Oh, yeah, negation would be great. Send me these types of things, but not these specific ones, as I already have those.

Darn. Would be so nice. Let's build that.

Fucking hell, that would be so nice. ROFLMAO

Reply to this note

Please Login to reply.

Discussion

Also, tombstones. Why does everyone store the deletion requests? Just don't save those eventIDs again.

whole relays 80% deletion requests OMG LOL

yeah, realy has tombstones... and yeah it really should not store them, but only push them out to relays that are subscribed to them (which would be driven by the req of the replicas)

tombstones do eventually need to be cleaned up though. the tombstones in realy have a timestamp on them, i had it in mind eventually to make a GC to clear them out when they get too numerous and prune out the oldest ones that are unlikely to appear again (let's say, after 3 months or something)

Could probably go for at least a year, without clearing, on a local instance. Wouldn't get enough traffic to have a gigantic list.

Should probably go by list-size, rather than date. Has more to do with how hard it is to filter against the list.

idk how it works with other databases but with badger you can use these "batch" streaming functions that automatically run with as many threads as you specify. a mark and sweep style GC pass on 18gb takes about 8 seconds on my machine, probably faster on current gen NVMe and ddr5 memory

the GC can also do multiple types of collection as well, all at the same time, so you could set it to prune stuff that you keep access counters and first-seen timestamps as well as snuffing old tombstones

ah, just to explain how you do things with badger, because it differs from most other key/value stores due to the separation of key and value tables...

because writing values doesn't force any writes on the keys, keys stay in order a lot more, generally, once compacted, forever compacted (compaction is playing the log out to push it into an easily iterated, pre-sorted array)

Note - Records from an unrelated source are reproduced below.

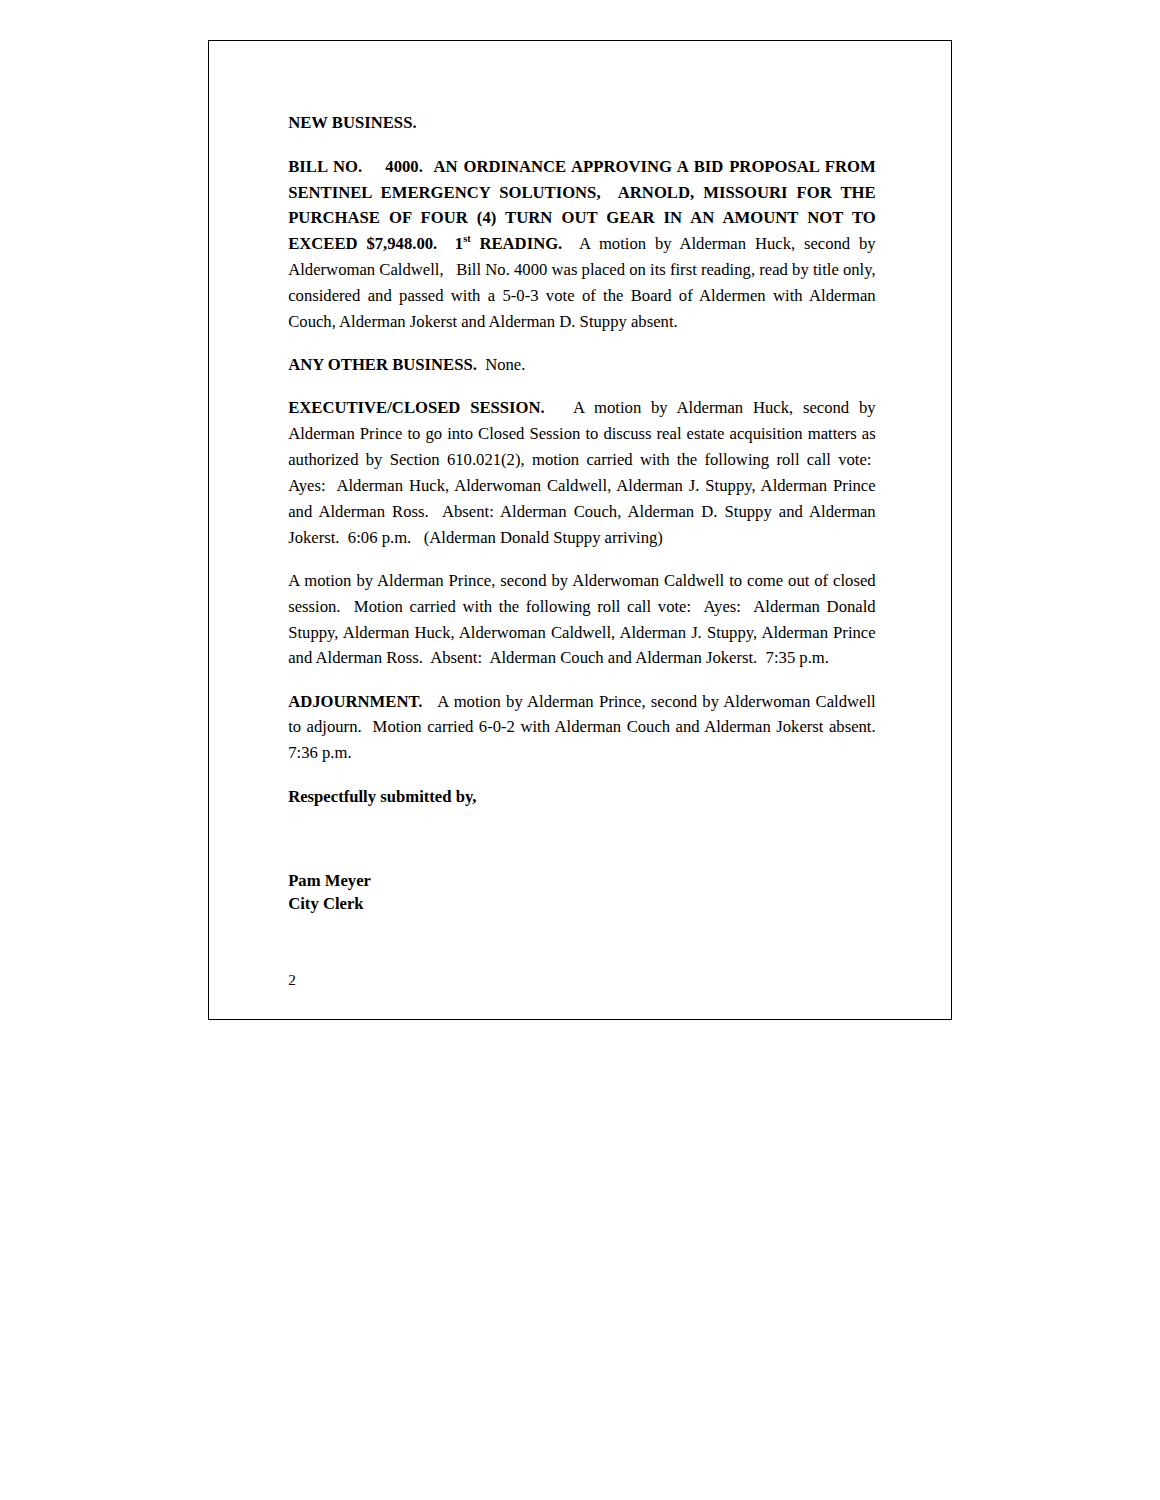NEW BUSINESS.
BILL NO. 4000. AN ORDINANCE APPROVING A BID PROPOSAL FROM SENTINEL EMERGENCY SOLUTIONS, ARNOLD, MISSOURI FOR THE PURCHASE OF FOUR (4) TURN OUT GEAR IN AN AMOUNT NOT TO EXCEED $7,948.00. 1st READING. A motion by Alderman Huck, second by Alderwoman Caldwell, Bill No. 4000 was placed on its first reading, read by title only, considered and passed with a 5-0-3 vote of the Board of Aldermen with Alderman Couch, Alderman Jokerst and Alderman D. Stuppy absent.
ANY OTHER BUSINESS. None.
EXECUTIVE/CLOSED SESSION. A motion by Alderman Huck, second by Alderman Prince to go into Closed Session to discuss real estate acquisition matters as authorized by Section 610.021(2), motion carried with the following roll call vote: Ayes: Alderman Huck, Alderwoman Caldwell, Alderman J. Stuppy, Alderman Prince and Alderman Ross. Absent: Alderman Couch, Alderman D. Stuppy and Alderman Jokerst. 6:06 p.m. (Alderman Donald Stuppy arriving)
A motion by Alderman Prince, second by Alderwoman Caldwell to come out of closed session. Motion carried with the following roll call vote: Ayes: Alderman Donald Stuppy, Alderman Huck, Alderwoman Caldwell, Alderman J. Stuppy, Alderman Prince and Alderman Ross. Absent: Alderman Couch and Alderman Jokerst. 7:35 p.m.
ADJOURNMENT. A motion by Alderman Prince, second by Alderwoman Caldwell to adjourn. Motion carried 6-0-2 with Alderman Couch and Alderman Jokerst absent. 7:36 p.m.
Respectfully submitted by,
Pam Meyer
City Clerk
2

as a result, the best strategy with badger for storing any kind of information that won't change, and needs to be scanned a lot, you put, very often, values in the keys for such immutable stuff, such as tombstones

it's also used for searching, as you would expect, but this is the reason why when you use badger (properly) to write a database, it's so much faster. it doesn't have to skip past the values when its' scanning, and you don't have to re-compact the keys when you change values (and yes, it of course has versioning of keys, i don't use this feature but in theory there is often some number of past versions of a value that can be accessed with a special accessor for this, but more generally it makes the store more resilient, as you would expect)

so, yeah, current arrangement for tombstones in realy is the first (left, most significant) part of the event ID hash is the key. finding it is thus simple and fast, just trim off the last half and prefix with the tombstone key prefix and even you can just use the "get" function on the transaction instead of making a whole iterator, so it's very neat, and very fast.

i also exploit these properties of badger key tables with the "return only the ID" functions by creating an index that contains the whole ID after the event's serial number, which means the event itself doesn't have to be decoded for this case, which is a huge performance optimization as well.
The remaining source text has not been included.